La chroniqueuse repro­duit la cause exacte de ce dont elle se plaint : le mépris pour ces hommes et femmes qui pensent autrement, et surtout elle ne voit pas la vio­lence qui est faite régulière­ment con­tre ces per­son­nal­ités poli­tiques mais aus­si con­tre nom­bre d’intellectuels. C’est de cette vio­lence, ou du silence qui est aus­si une vio­lence, que découle ce que subis­sent cer­tains médias pour­tant, de même pour cette accu­sa­tion de « col­labo ». Qui ignore com­bi­en les médias ont col­laboré à l’élection de Macron et con­tribuent à ce que la majorité des Français ne soient pas représen­tés, en dia­bolisant aux sons de « l’extrême » toute con­cep­tion autre que celle de l’idéologie libérale cul­turelle dom­i­nante ? Il n’est que d’écouter un média offi­ciel un matin, si l’invité est mem­bre du RN (comme aus­si dans une moin­dre mesure des Insoumis), en péri­ode d’élection, pour saisir où est le prob­lème. Vient alors le soupçon de com­plot, évidem­ment, Sapor­ta iro­nisant : « parce que nous seri­ons tous ven­dus au grand cap­i­tal, c’est bien con­nu ». Il est vrai que les prin­ci­paux médias… sont pos­sédés par 10 mil­liar­daires et que selon Reporters dans fron­tières la France arrive en 33e posi­tion en ce qui con­cerne la lib­erté de sa presse. Autre exem­ple du prob­lème : Isabelle Sapor­ta ne sem­ble pas con­sciente de ces faits. Pire : « Même le prési­dent de la république se défie de nous, nous seri­ons inca­pables de saisir sa pen­sée com­plexe. En un mot, nous seri­ons ou ven­dus ou trop cons ».

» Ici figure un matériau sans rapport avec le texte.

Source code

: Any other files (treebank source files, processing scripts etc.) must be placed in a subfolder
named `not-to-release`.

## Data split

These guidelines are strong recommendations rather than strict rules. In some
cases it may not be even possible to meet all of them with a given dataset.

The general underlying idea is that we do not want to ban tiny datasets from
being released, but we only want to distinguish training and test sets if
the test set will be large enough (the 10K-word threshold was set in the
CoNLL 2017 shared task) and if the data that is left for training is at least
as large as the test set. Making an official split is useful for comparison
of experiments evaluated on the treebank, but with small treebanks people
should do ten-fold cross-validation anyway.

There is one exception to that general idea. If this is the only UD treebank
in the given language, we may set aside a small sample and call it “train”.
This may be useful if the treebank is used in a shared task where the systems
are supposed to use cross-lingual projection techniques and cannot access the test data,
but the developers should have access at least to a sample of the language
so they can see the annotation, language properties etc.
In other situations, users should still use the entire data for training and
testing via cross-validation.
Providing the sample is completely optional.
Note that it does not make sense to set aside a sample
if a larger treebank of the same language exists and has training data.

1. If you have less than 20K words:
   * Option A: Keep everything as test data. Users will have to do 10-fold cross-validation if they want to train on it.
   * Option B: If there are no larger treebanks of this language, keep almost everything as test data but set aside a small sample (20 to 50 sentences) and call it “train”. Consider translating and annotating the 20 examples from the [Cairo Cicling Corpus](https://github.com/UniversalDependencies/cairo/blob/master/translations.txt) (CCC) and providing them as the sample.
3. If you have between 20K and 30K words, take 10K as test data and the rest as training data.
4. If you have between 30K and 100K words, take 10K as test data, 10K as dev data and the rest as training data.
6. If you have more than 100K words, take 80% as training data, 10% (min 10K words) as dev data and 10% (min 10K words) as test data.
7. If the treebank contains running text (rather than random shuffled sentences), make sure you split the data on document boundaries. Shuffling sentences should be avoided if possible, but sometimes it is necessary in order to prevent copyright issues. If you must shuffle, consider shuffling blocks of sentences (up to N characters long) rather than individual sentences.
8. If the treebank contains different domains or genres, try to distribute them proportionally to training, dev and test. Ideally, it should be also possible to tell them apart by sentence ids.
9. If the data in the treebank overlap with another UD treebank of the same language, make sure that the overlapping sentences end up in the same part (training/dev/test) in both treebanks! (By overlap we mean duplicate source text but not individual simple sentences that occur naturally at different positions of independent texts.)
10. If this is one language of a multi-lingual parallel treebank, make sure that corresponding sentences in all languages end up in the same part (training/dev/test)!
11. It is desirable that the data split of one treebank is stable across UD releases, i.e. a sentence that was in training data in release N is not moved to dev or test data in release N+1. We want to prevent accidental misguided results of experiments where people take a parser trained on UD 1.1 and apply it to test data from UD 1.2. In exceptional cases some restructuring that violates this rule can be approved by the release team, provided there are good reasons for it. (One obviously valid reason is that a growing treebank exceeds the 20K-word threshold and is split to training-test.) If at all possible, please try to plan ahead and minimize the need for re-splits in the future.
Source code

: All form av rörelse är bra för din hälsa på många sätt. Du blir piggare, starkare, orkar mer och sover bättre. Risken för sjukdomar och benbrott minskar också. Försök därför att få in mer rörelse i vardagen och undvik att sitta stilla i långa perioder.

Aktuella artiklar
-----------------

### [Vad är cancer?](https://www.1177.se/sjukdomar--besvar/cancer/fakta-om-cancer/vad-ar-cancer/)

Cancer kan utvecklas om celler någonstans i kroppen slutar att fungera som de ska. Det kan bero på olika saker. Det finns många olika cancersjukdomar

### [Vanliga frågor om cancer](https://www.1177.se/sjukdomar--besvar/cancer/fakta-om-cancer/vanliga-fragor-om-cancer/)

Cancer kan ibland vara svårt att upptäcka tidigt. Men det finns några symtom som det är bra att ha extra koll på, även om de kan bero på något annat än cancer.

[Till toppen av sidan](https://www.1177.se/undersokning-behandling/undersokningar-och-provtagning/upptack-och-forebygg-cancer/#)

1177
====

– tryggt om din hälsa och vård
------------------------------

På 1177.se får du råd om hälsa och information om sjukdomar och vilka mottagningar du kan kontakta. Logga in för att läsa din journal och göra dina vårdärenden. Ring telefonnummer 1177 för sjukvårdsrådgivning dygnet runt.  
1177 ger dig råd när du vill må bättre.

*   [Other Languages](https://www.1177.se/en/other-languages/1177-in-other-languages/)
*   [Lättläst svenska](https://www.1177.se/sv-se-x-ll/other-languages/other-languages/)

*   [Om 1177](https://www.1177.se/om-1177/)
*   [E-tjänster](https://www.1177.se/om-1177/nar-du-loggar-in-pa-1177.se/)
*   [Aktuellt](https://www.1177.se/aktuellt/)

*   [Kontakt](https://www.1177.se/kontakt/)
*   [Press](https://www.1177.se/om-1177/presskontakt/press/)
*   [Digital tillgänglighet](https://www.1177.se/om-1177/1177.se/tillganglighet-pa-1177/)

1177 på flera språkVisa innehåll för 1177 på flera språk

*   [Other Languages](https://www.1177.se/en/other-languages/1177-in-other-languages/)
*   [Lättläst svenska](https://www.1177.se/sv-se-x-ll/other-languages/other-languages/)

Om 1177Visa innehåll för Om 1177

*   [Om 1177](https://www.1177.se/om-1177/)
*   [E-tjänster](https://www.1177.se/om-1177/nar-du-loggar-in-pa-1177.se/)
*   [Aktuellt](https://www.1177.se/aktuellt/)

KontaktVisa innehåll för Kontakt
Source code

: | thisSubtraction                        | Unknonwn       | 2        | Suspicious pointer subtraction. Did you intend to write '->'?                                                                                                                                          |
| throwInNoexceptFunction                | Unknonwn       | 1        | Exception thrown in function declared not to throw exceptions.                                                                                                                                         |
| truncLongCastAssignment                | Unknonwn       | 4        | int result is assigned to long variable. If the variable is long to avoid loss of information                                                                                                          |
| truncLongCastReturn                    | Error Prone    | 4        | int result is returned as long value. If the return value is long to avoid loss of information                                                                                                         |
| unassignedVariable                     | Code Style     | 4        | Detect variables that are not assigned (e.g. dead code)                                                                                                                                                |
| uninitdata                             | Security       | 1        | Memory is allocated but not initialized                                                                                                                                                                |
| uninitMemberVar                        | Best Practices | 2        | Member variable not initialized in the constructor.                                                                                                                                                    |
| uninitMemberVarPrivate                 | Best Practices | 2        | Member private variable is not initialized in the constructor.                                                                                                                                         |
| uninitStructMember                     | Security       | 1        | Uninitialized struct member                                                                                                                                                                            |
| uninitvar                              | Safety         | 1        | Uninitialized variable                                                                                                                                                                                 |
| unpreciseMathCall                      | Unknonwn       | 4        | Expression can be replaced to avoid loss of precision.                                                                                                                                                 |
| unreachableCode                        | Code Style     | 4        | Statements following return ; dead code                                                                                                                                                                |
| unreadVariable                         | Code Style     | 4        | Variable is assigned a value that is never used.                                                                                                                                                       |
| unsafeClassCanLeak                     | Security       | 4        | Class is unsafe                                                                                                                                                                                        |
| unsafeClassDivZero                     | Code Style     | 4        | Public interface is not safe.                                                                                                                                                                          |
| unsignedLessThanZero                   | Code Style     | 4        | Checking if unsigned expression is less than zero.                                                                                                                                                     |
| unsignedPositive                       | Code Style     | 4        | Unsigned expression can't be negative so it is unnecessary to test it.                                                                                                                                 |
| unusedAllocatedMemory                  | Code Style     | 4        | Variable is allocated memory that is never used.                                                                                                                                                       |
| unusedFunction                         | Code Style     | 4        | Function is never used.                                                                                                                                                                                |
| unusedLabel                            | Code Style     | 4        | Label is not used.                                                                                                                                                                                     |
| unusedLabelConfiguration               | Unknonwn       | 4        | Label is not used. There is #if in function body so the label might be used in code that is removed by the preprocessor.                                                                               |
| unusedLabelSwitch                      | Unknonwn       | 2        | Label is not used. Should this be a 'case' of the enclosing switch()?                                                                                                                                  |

La chronique se ter­mine comme il est d’usage dans les prin­ci­paux médias, par le con­stat pré­ten­du d’une absence d’alternative : Sapor­ta le dit, c’est nous les vrais et gen­tils jour­nal­istes, neu­tres et inno­cents, respon­s­ables de rien dans la défi­ance évo­quée, ou bien ce sera le chaos des réseaux soci­aux aux mains des GAFFA dont « les patrons sont mul­ti mil­liar­daires » et des fake news… « Et d’ailleurs qui les démonte les fake news ? ». Isabelle Sapor­ta pou­vait pos­er une autre ques­tion, comme par exem­ple qui finance le décodex du Monde ? C’est comme ça, ter­mine-t-elle, c’est vrai et cela ne risque pas de s’améliorer au vu de l’absence com­plète de regard cri­tique de la pro­fes­sion sur elle-même.